I liked it a lot. It explores what being a gay man might have been like during the era. The book has Alan feeling very conflicted and feeling guilty and sinful for who he is. It doesn't negate his marriages as it takes place prior to them. Like many men of his era, his story will now be that he spent most of his life trying to live as a straight person. That doesn't discount his feelings for the women he loved--but, in the present he has come out presumably inspired by his son and that he is a widower so there there are no one's feelings to hurt.
Yeah, that's what I read about it. I think that's certainly a legitimate and powerful story to tell, but as someone who cared about the character and enjoyed him for what he was originally, I also think that the core of the characters and their written legacy should be respected, I don't think Alan Scott should ever have retconned for use in this story. The Earth 2 version was different enough that, story-wise, I felt DC was within their rights to re-interpret the character in the re-invention that was Earth 2. It was a pretty arbitrary change in that case with James Robinson essentially doing an Ultimates version of the JSA keeping some things and changing others. Robinson felt that since Scott's gay son Todd, Obsidian, was being removed from the DCU and that he was one of the few gay characters (at that time) that he could just make Alan Scott gay. It was pretty arbitrary but I guess Robinson also thought it would be an interesting change. Dan Didio signed off on it and Geoff Johns was called into the Warners office to explain that Hal Jordan wasn't the GL who was going to be a gay character.
The thing is, after Rebirth, writer James Tynion, I believe, wanted Didio to make the original Golden Age Alan Scott gay like his Earth 2 counterpart. The problem was that the Golden Age Alan Scott was never ever written as a gay character, expressing actual sexual love for his wife Molly Mayne. Furthermore, the man most responsible for the development of Alan's personal life, writer Roy Thomas, has said that Alan Scott was heterosexual and that he wrote him that way.
So DC has pretty much thrown the Thomas', and the other writers' depiction of Alan out because DC, I guess, didn't want to look like it was going backwards on diversity maybe? I dunno.

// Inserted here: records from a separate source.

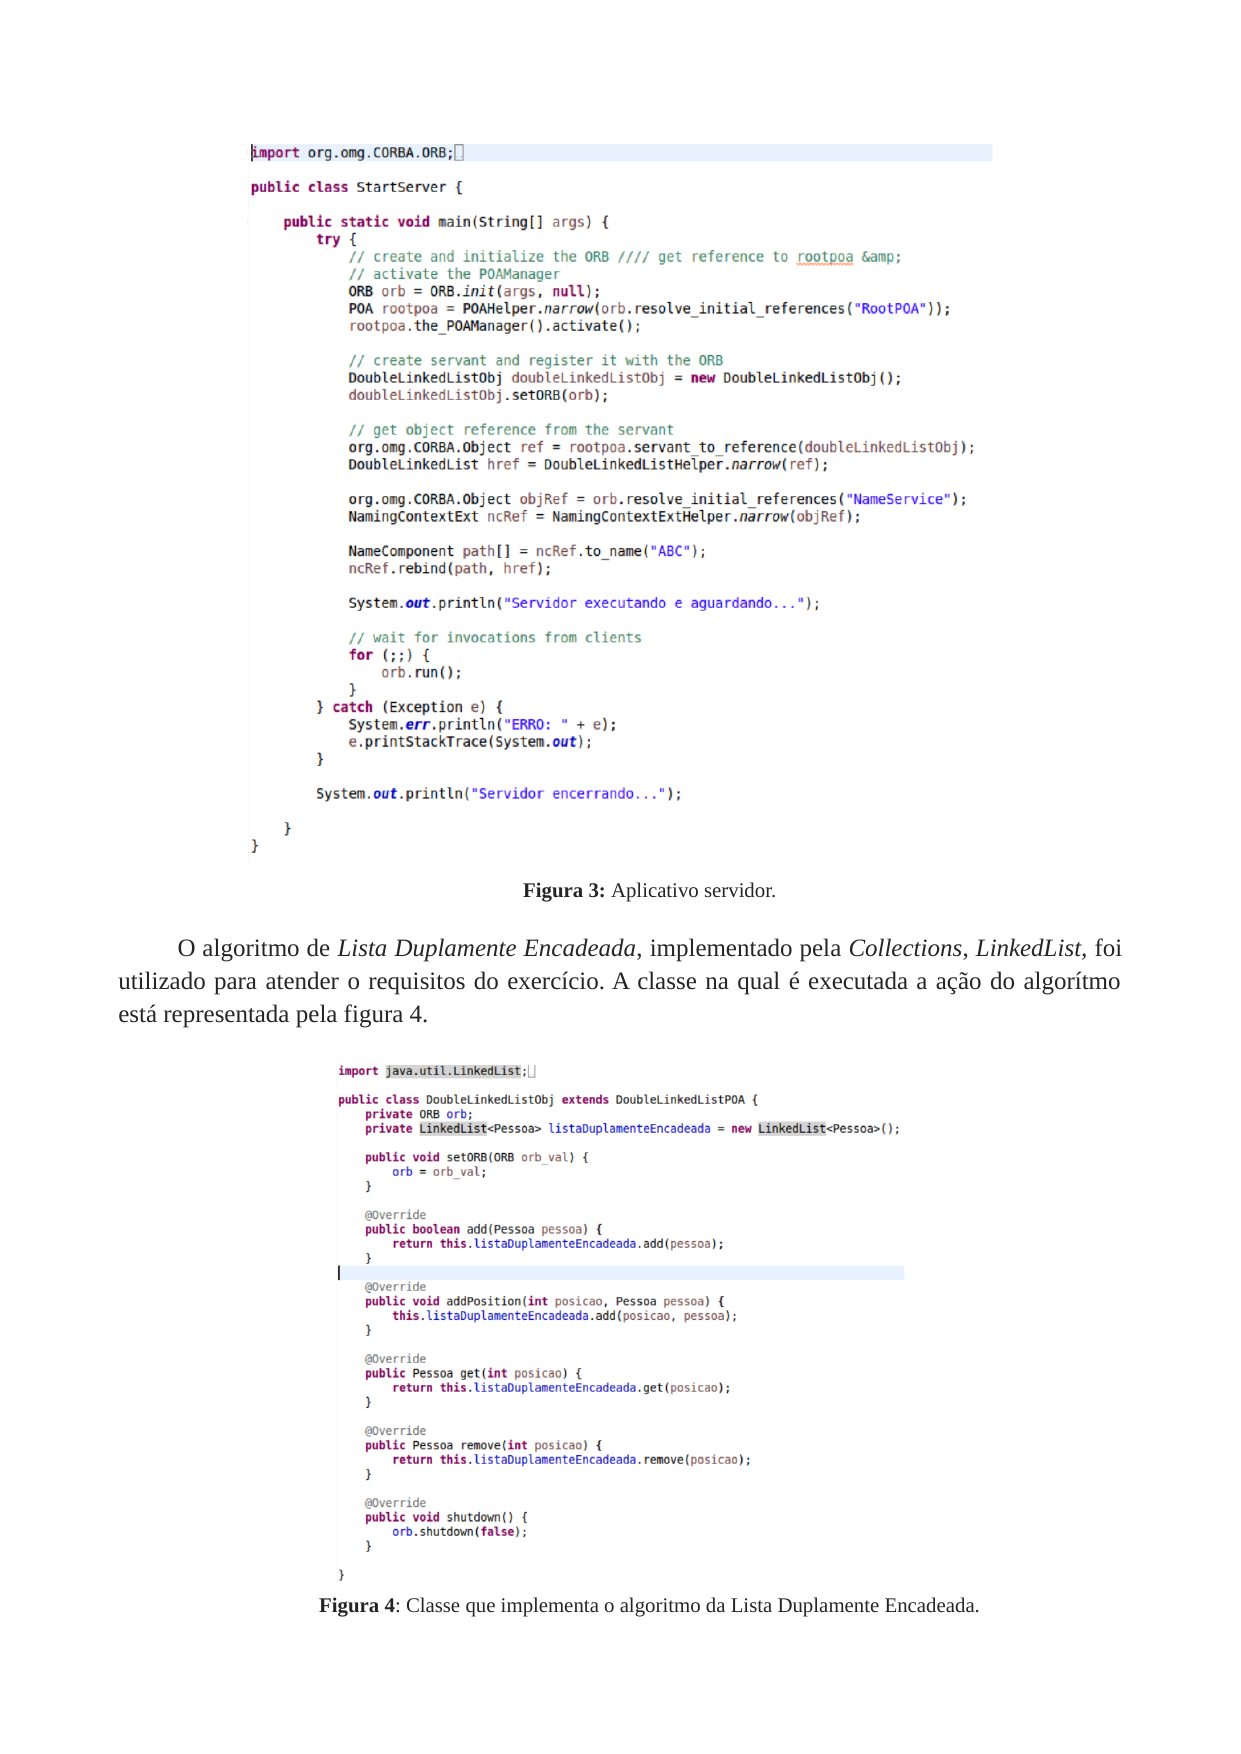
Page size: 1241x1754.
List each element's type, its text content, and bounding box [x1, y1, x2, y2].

text Figura 3: Aplicativo servidor. [118, 878, 1122, 902]
text Figura 4: Classe que implementa o algoritmo da Lista Duplamente Encadeada. [118, 1593, 1122, 1617]
picture [247, 143, 993, 867]
text O algoritmo de Lista Duplamente Encadeada, implementado pela Collections, LinkedList, foi utilizado para atender o requisitos do exercício. A classe na qual é executada a ação do algorítmo está representada pela figura 4. [118, 933, 1122, 1028]
picture [336, 1065, 905, 1583]
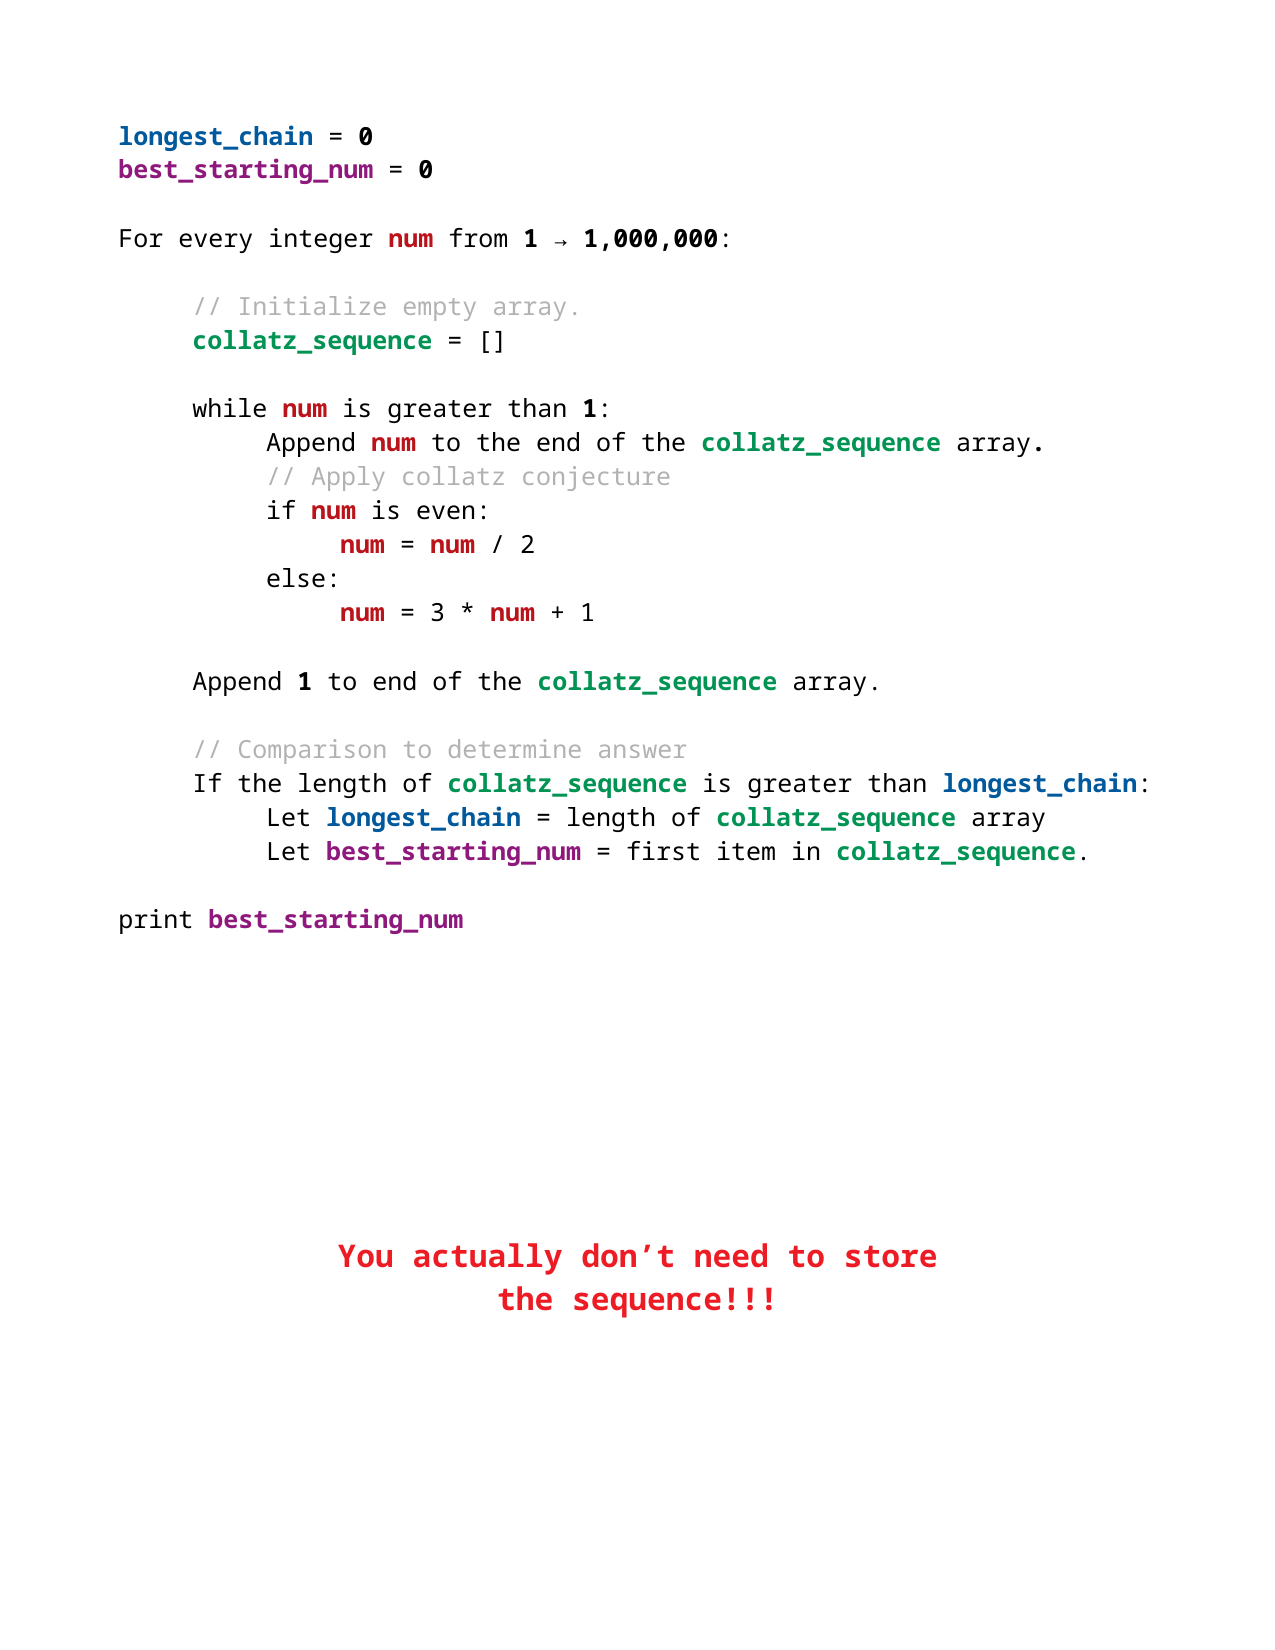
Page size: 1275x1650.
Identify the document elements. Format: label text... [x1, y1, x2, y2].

text while num is greater than 1: [118, 391, 1157, 425]
text else: [118, 561, 1157, 595]
text // Apply collatz conjecture [118, 459, 1157, 493]
text longest_chain = 0 [118, 118, 1157, 152]
text If the length of collatz_sequence is greater than longest_chain: [118, 765, 1157, 799]
text num = 3 * num + 1 [118, 595, 1157, 629]
text For every integer num from 1 → 1,000,000: [118, 220, 1157, 254]
text Append 1 to end of the collatz_sequence array. [118, 663, 1157, 697]
text Let best_starting_num = first item in collatz_sequence. [118, 833, 1157, 867]
text // Comparison to determine answer [118, 731, 1157, 765]
text print best_starting_num [118, 902, 1157, 936]
text num = num / 2 [118, 527, 1157, 561]
text the sequence!!! [118, 1276, 1157, 1319]
text // Initialize empty array. [118, 288, 1157, 322]
text You actually don’t need to store [118, 1234, 1157, 1276]
text Let longest_chain = length of collatz_sequence array [118, 799, 1157, 833]
text Append num to the end of the collatz_sequence array. [118, 425, 1157, 459]
text best_starting_num = 0 [118, 152, 1157, 186]
text if num is even: [118, 493, 1157, 527]
text collatz_sequence = [] [118, 322, 1157, 357]
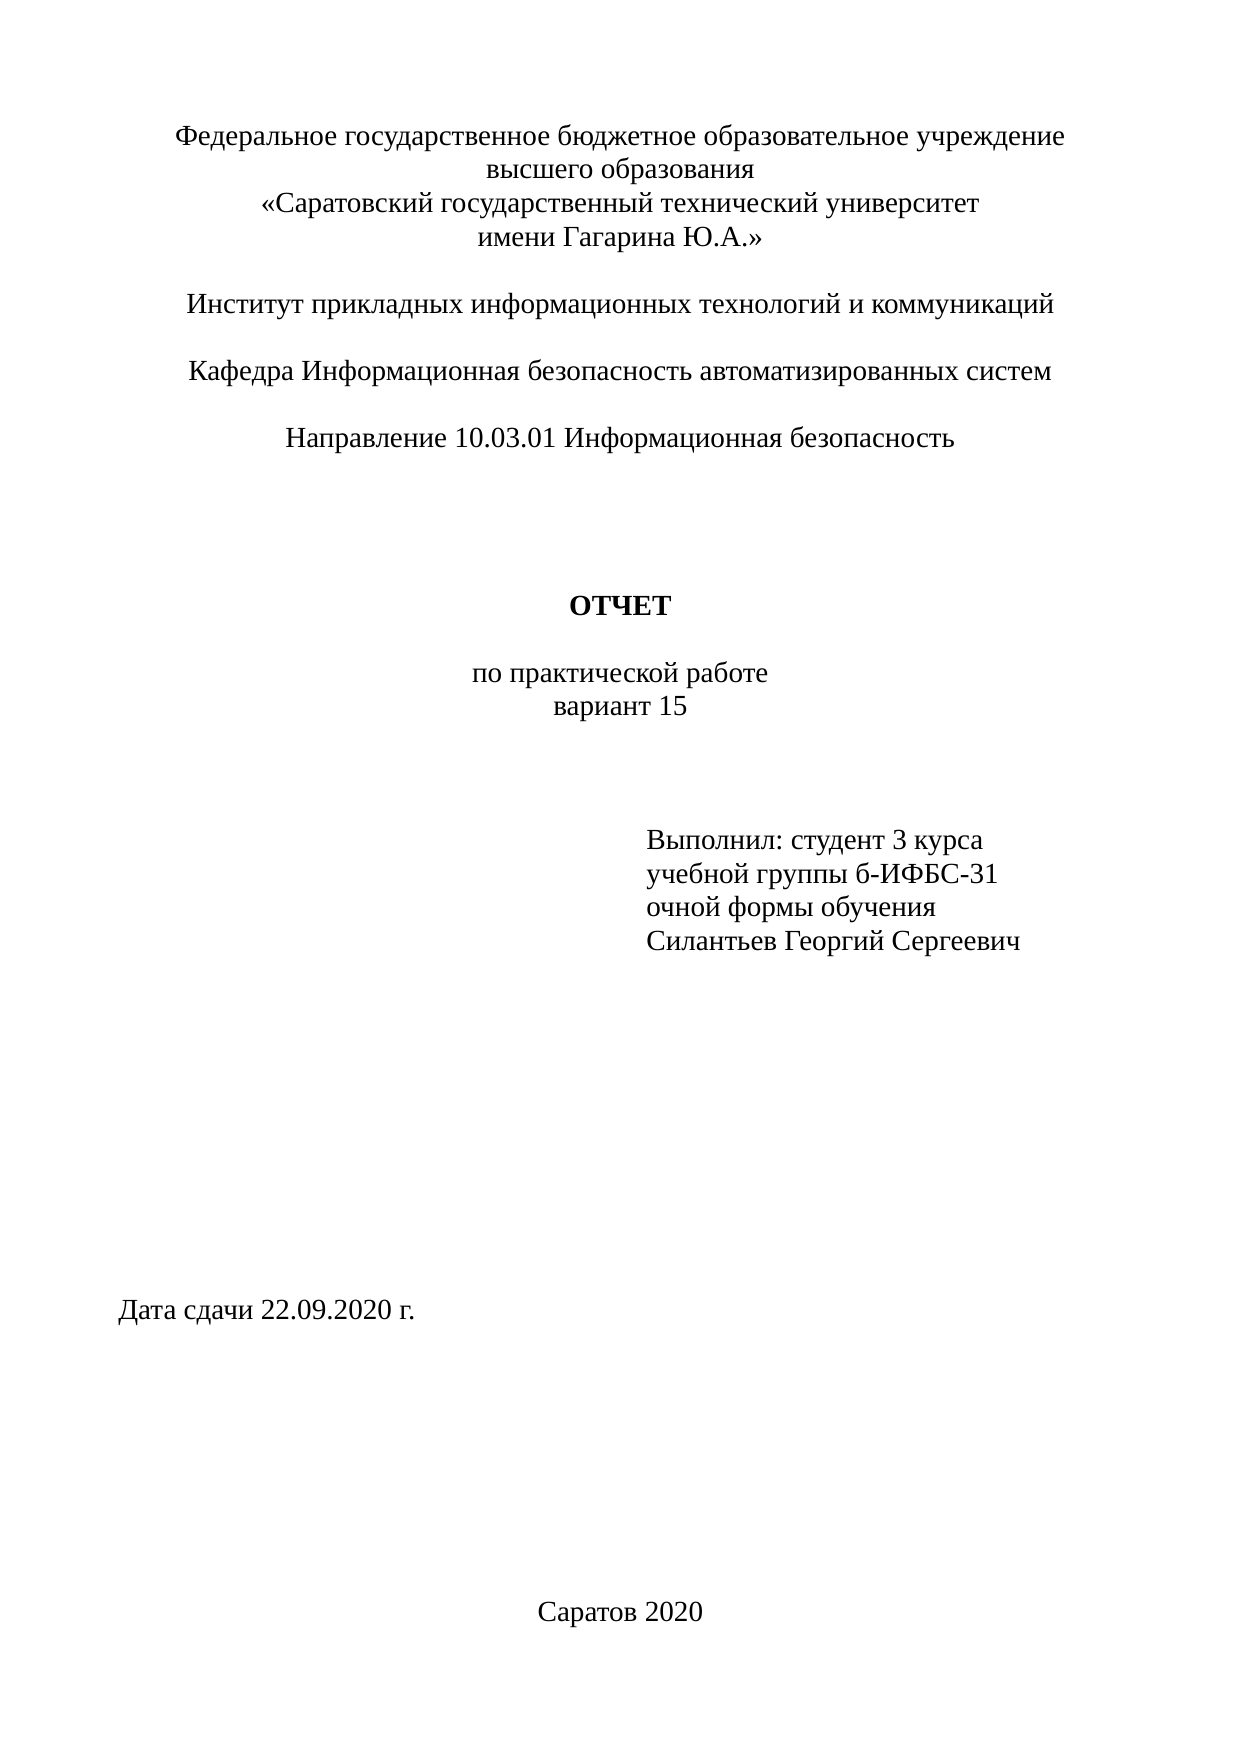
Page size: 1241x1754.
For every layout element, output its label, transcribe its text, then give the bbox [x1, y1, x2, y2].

text Институт прикладных информационных технологий и коммуникаций [118, 286, 1122, 319]
table_header [118, 823, 635, 990]
text высшего образования [118, 152, 1122, 185]
text по практической работе [118, 655, 1122, 688]
text вариант 15 [118, 688, 1122, 722]
text ОТЧЕТ [118, 588, 1122, 621]
text имени Гагарина Ю.А.» [118, 219, 1122, 252]
text Саратов 2020 [118, 1594, 1122, 1627]
text Дата сдачи 22.09.2020 г. [118, 1292, 1122, 1326]
text «Саратовский государственный технический университет [118, 185, 1122, 219]
text Федеральное государственное бюджетное образовательное учреждение [118, 118, 1122, 152]
text Направление 10.03.01 Информационная безопасность [118, 420, 1122, 453]
text Кафедра Информационная безопасность автоматизированных систем [118, 353, 1122, 386]
table_header Выполнил: студент 3 курса учебной группы б-ИФБС-31 очной формы обучения Силантьев Георгий Сергеевич [635, 823, 1122, 990]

The thing is, there were other characters in the JSA at that time that didn't have well-developed personalities or personal lives. That is, that weren't married, didn't have any indications of women love interests, etc. In particular, people have mentioned Dr. Midnite, Johnny Thunder, and there could be others. Of course, none of these characters are as big a name as Green Lantern or the Flash. Geoff Johns has stated that you can't have the JSA without them (and I'd add in Wildcat who I really like too (got his action figure!)).
And, of course, the same thing was done to Robin Tim Drake too. The guy most responsible for his character development, Chuck Dixon, like Roy Thomas, wasn't happy with that either. Again, it doesn't jibe at all with the character's development and history.
I just think it's better to use either a character with a relatively blank slate or just to create a new character. I think DC has done a pretty good job of that. For example, I really liked Rucka's Batwoman Kate Kane and the Authority's Midnighter and Apollo. And now, of course there are so many LGBTQ+ characters, I guess I don't understand why DC insisted on drastically retconning Alan Scott and Tim Drake the way they did.
But, as Thomas and Dixon essentially said, they don't own the characters and DC can do what they want with them (although Roy Thomas thought that the retcon to Scott would hurt sales of that character's books and the like and would consequently hurt him financially, I don't think that has been the case).